Laura at Mommy Run Fast is hosting a virtual 5- or 10-mile Labor Day Race this weekend. I signed up early for the five, knowing I'd be assigned at least that distance for the weekend's long run.

Turns out Darren gave me 70 minutes with 20 tempo-paced minutes in the middle, more than enough time for the virtual race and a "warm-up" and "cool-down" mile on either side of it. I wasn't able to truly race the full five, as Darren wanted me to keep my heart rate slow and easy for the first 30 minutes and the last 20....but I was able to speed up and have fun with that middle 20 minutes!

My body clock has really gotten used to getting up early. Even without setting an alarm, I was ready to go at 6:15 a.m. yesterday. The weather was beautiful, cool and slightly cloudy, but not so cloudy that I couldn't see the blue moon setting over the mountains to the west. I had decided to test my body out on a full concrete course for this one. After all, my two scheduled races in Detroit and Sacramento will be all asphalt/concrete affairs and I need to start getting used to that, as well as to having some hills to contend with.

Keeping my heart rate below 150 for the first 30 minutes proved easy enough. I concentrated on slowing on the uphills and speeding up on the downhills. It did touch 150 at the top of a long but gradual hill, but then quickly fell back to 126 as I went down the other side. All of this, and I was able to gradually increase the pace while still staying "easy." Score!

Mile One: 10:24 (the warm-up mile for the virtual race)
Mile Two: 10:08 (mile one of the virtual race)
Mile Three: 9:37 (mile two of the virtual race)

At 30 minutes on the dot, I picked up the pace to begin my 20 tempo minutes. For this part of the run, Darren had instructed me to keep my heart rate between 155 and 166. Since I was on a downhill at this point, I had trouble getting it above 155, so I took a detour that I knew would lead me up again. After that hill, I had no problem staying in the tempo heart-rate range. The last several minutes of it saw rates in the 160s but I never got above 166.

Mile Four: 8:28 (mile three of the virtual race)
Mile Five: 7:56 (mile four of the virtual race)

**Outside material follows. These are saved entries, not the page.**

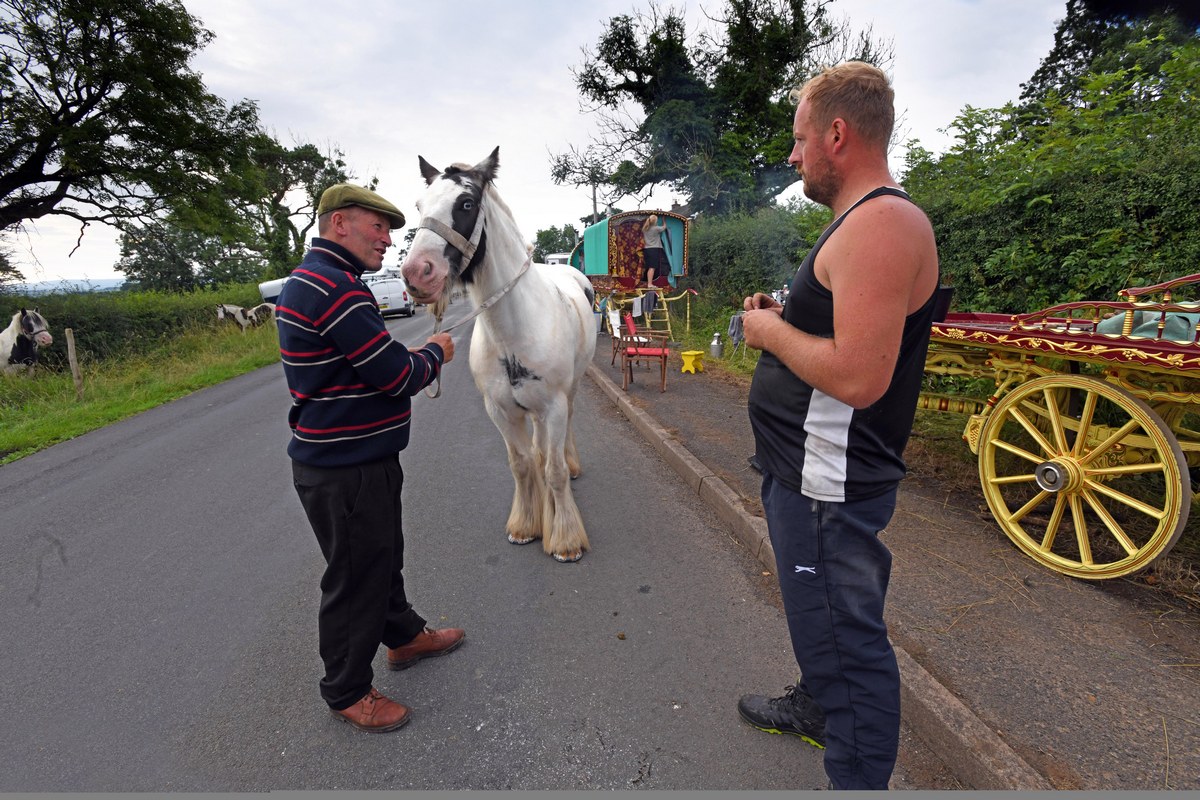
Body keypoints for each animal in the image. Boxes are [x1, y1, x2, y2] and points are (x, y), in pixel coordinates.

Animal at [400, 148, 600, 563]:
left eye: (466, 203)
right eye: (420, 205)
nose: (416, 274)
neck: (514, 331)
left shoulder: (554, 406)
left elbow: (553, 470)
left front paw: (566, 540)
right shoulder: (501, 410)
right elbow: (522, 465)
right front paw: (525, 525)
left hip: (570, 392)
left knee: (563, 441)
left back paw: (571, 465)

Then came the hard part: the cool-down. During this phase, I was once again supposed to keep my heart rate below 150. I had to slow my pace notably to achieve this, and even so it took me a good minute and a quarter to be able to stay down there. Mile Seven felt SO slow.

After a while, though, my pulse steadied, and I could run without checking in so much.

Mile Six: 9:38 (mile five of the virtual race, run partly during the tempo section, partly during the cool-down; slowing down this much is NOT how I would finish if I were allowed to race for real!)

Mile Seven: 11:08 (cool-down mile)
Last Quarter-Mile: back to a 10:25 pace, heat rate safely below 150

My total time for the five-mile virtual race: 47:48
My total distance for the 70 minutes: 7.25 miles

That's more than five minutes slower than my Snowman Stampede five-mile time, set during the last race I ran before taking my injury break. But I'm happy with it because only during less than half the duration was I really trying to run fast, and one of the miles during that time was significantly faster than any of the miles I ran during the February race. Perhaps more importantly, I was able to execute my heart-rate instructions for the day to the letter.

Big thanks to Laura for hosting a fun event (and a fun way to add variety to a Saturday morning long run). Fingers crossed that I win one of her great prizes!